> **The problem**:
Exactly the lines from the one containing "left_click_drag(236, 241, 223, 225)" through the one containing "left_click(611, 197)" in the listing below are to be copied, with the pictures left out.
Input material below:
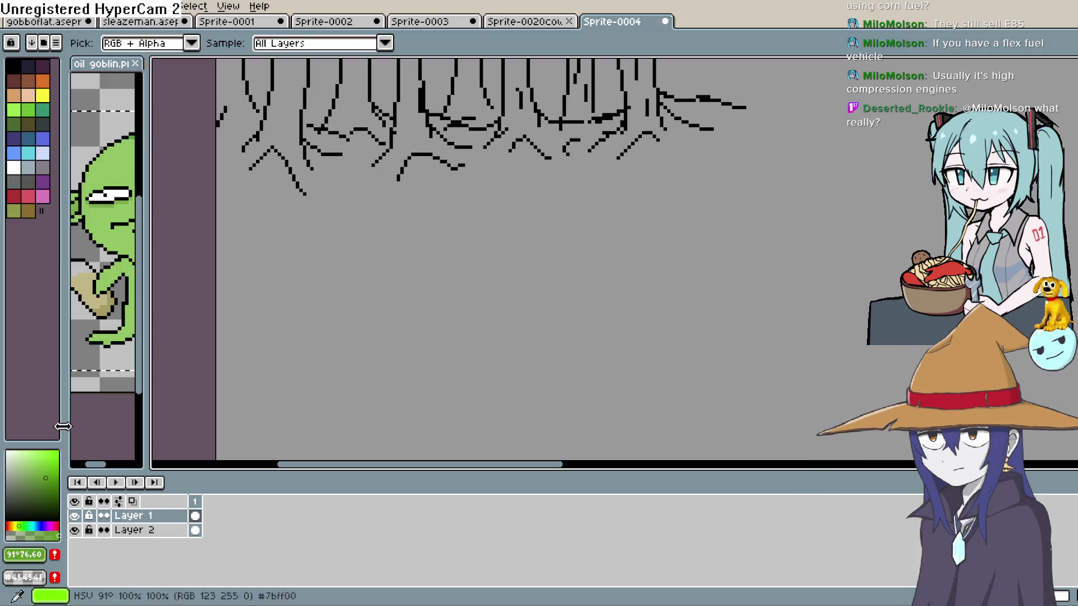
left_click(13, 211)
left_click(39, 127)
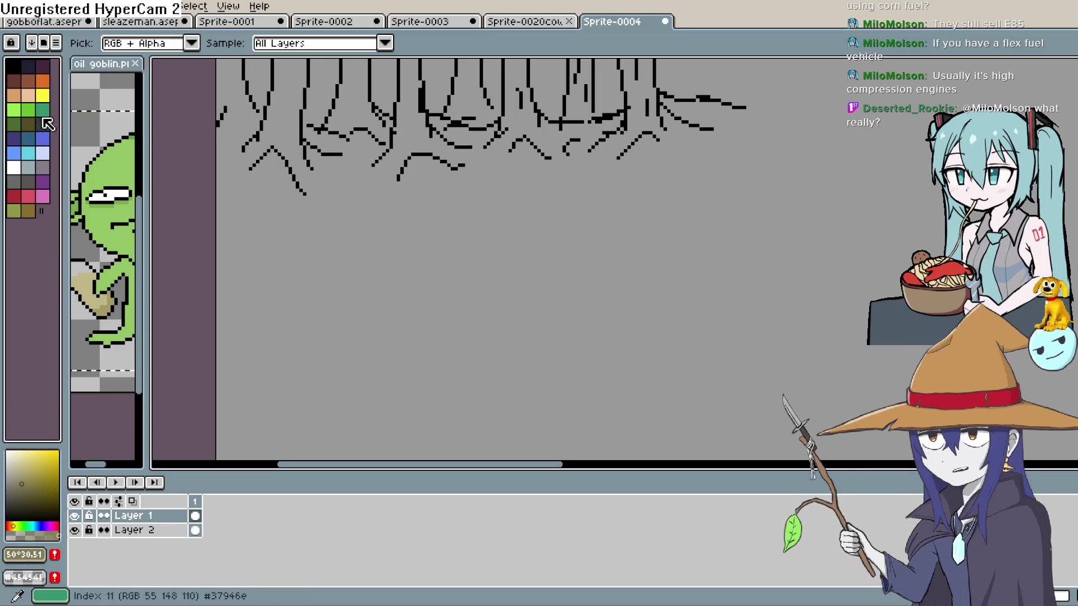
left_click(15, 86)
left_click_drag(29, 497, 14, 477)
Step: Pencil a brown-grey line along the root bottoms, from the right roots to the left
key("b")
End of Input material.
Input material below:
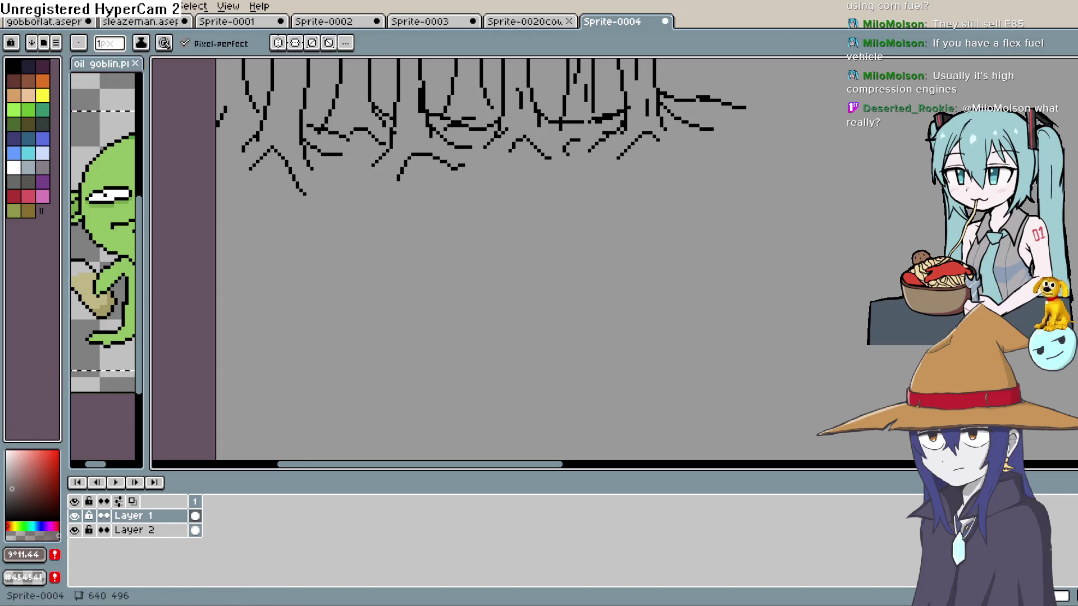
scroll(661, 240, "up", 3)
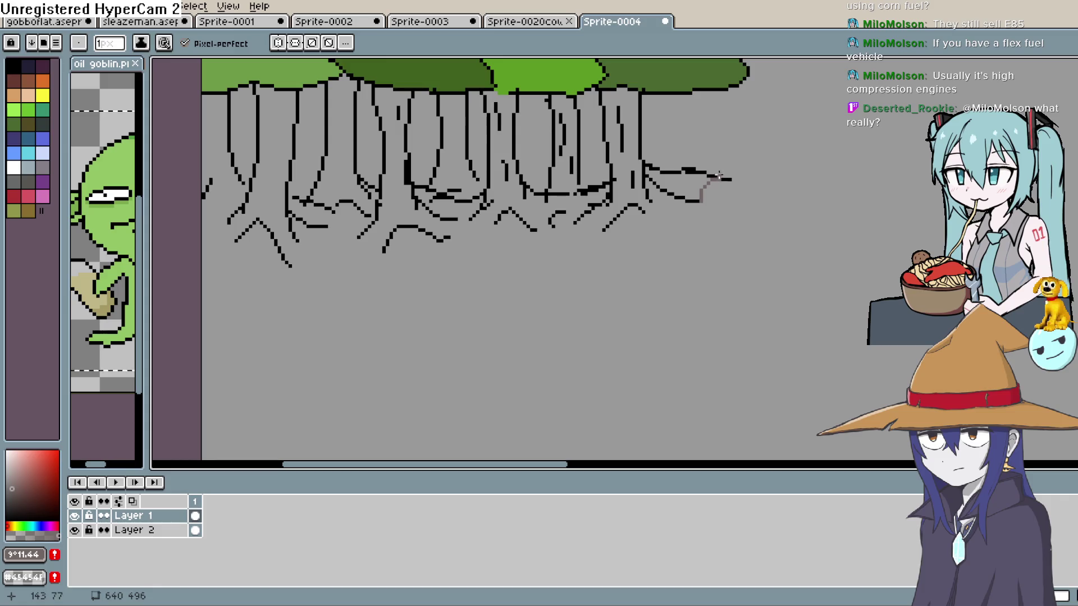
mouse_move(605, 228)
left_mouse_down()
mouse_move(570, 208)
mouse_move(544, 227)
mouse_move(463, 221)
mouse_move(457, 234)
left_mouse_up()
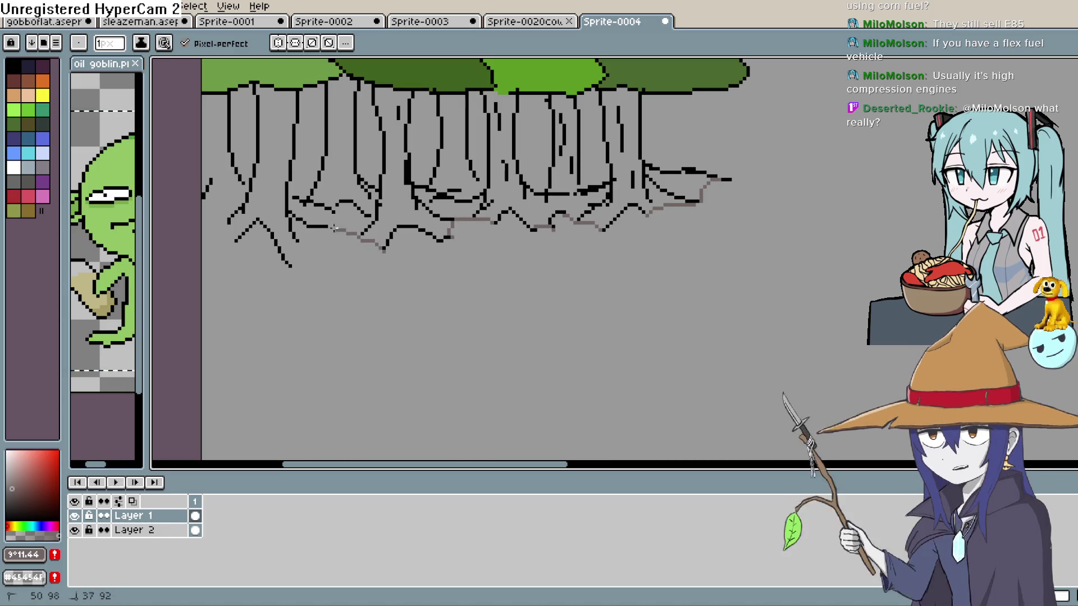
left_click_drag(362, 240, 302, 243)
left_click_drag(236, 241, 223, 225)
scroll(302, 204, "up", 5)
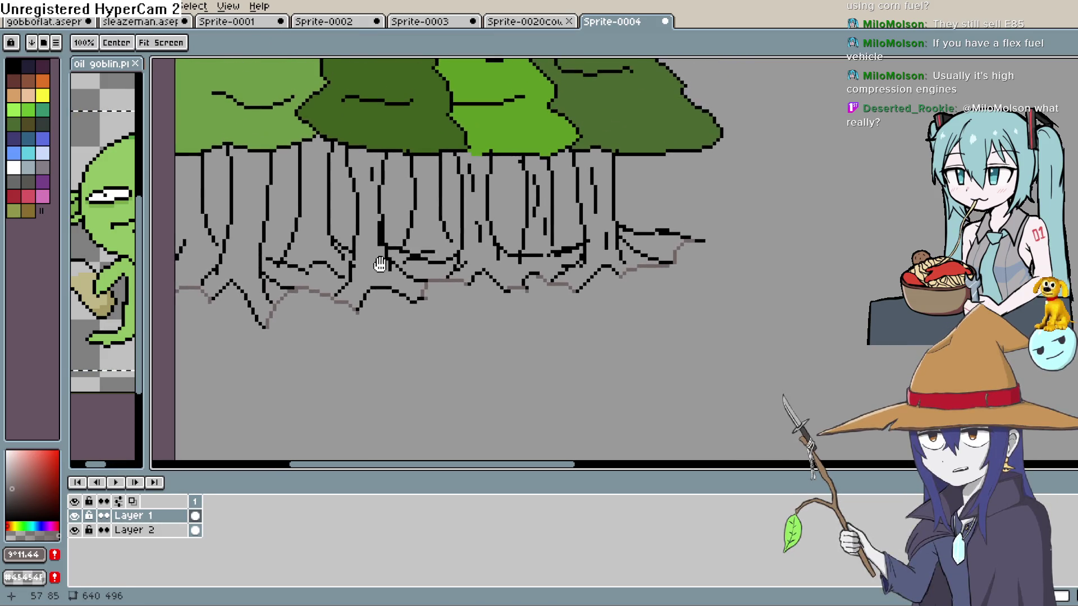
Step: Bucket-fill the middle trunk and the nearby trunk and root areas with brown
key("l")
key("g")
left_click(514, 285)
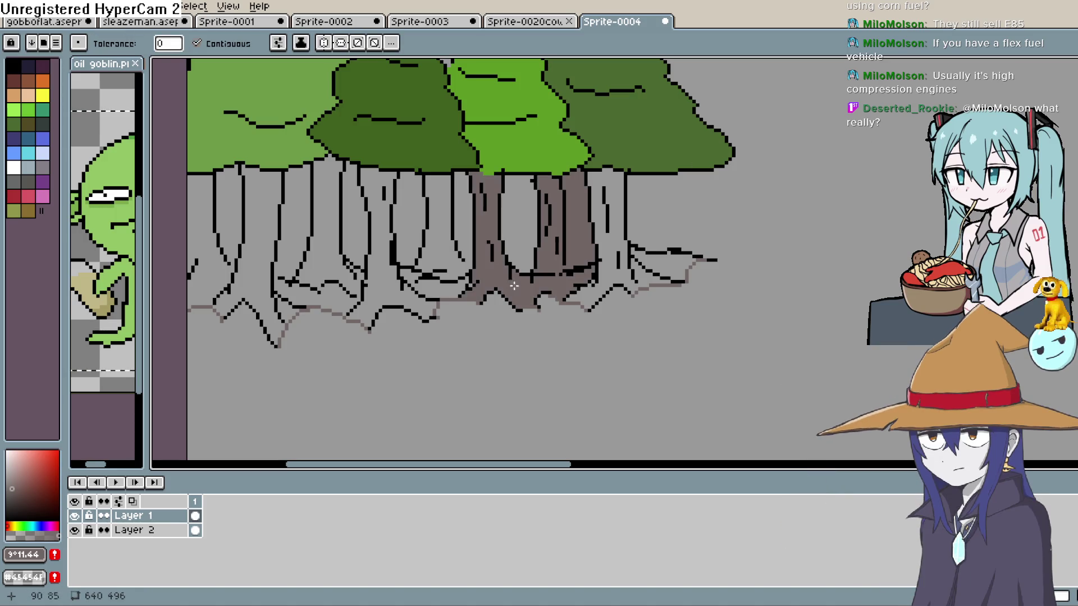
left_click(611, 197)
End of Input material.
Input material below:
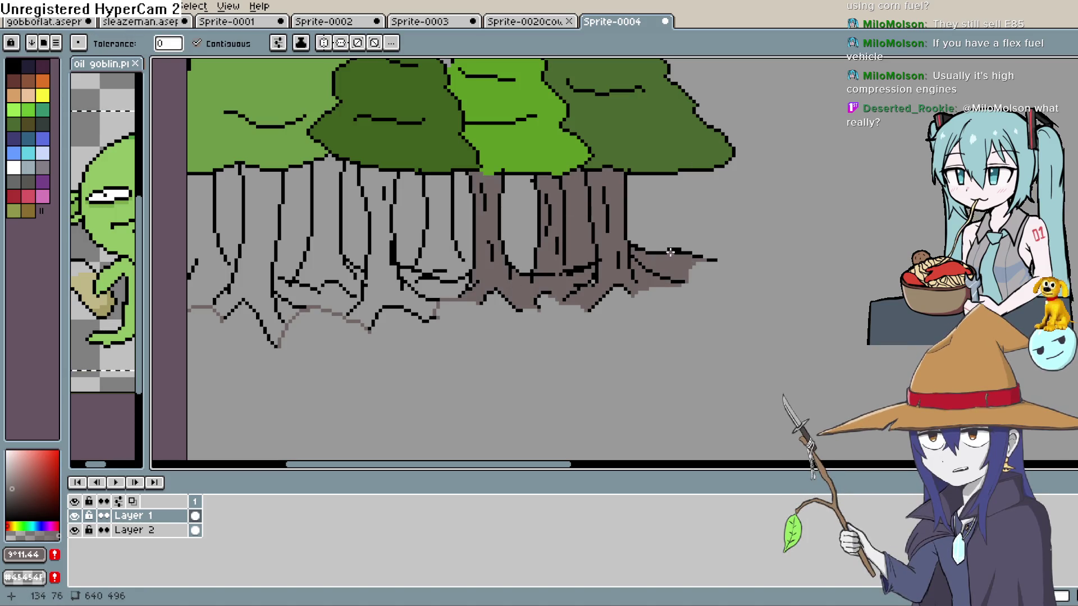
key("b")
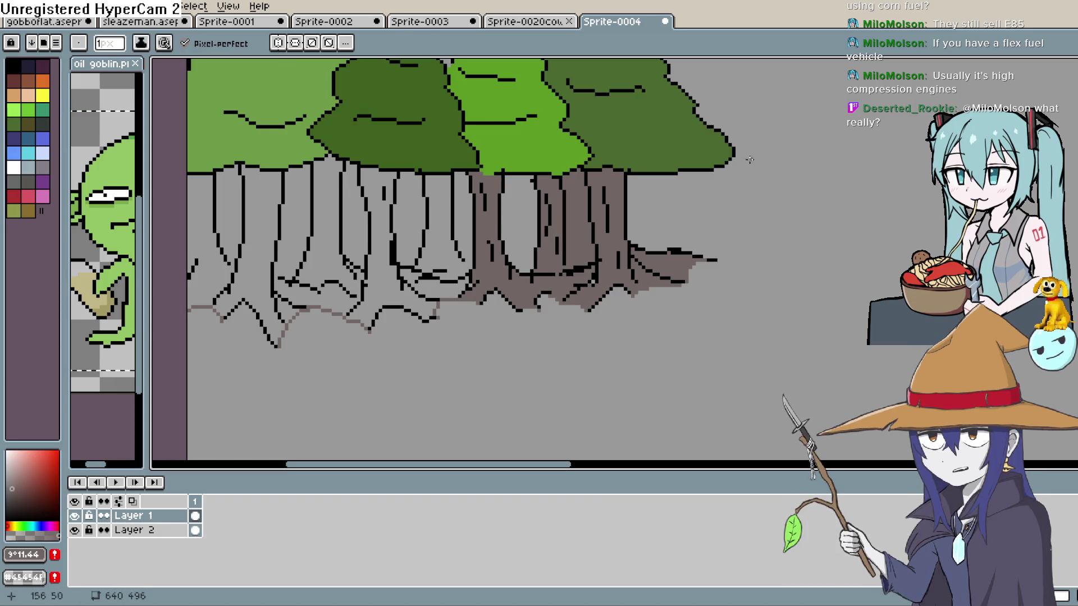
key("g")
End of Input material.
> **Exercise result**:
left_click_drag(236, 241, 223, 225)
scroll(302, 204, "up", 5)
Step: Bucket-fill the middle trunk and the nearby trunk and root areas with brown
key("l")
key("g")
left_click(514, 285)
left_click(611, 197)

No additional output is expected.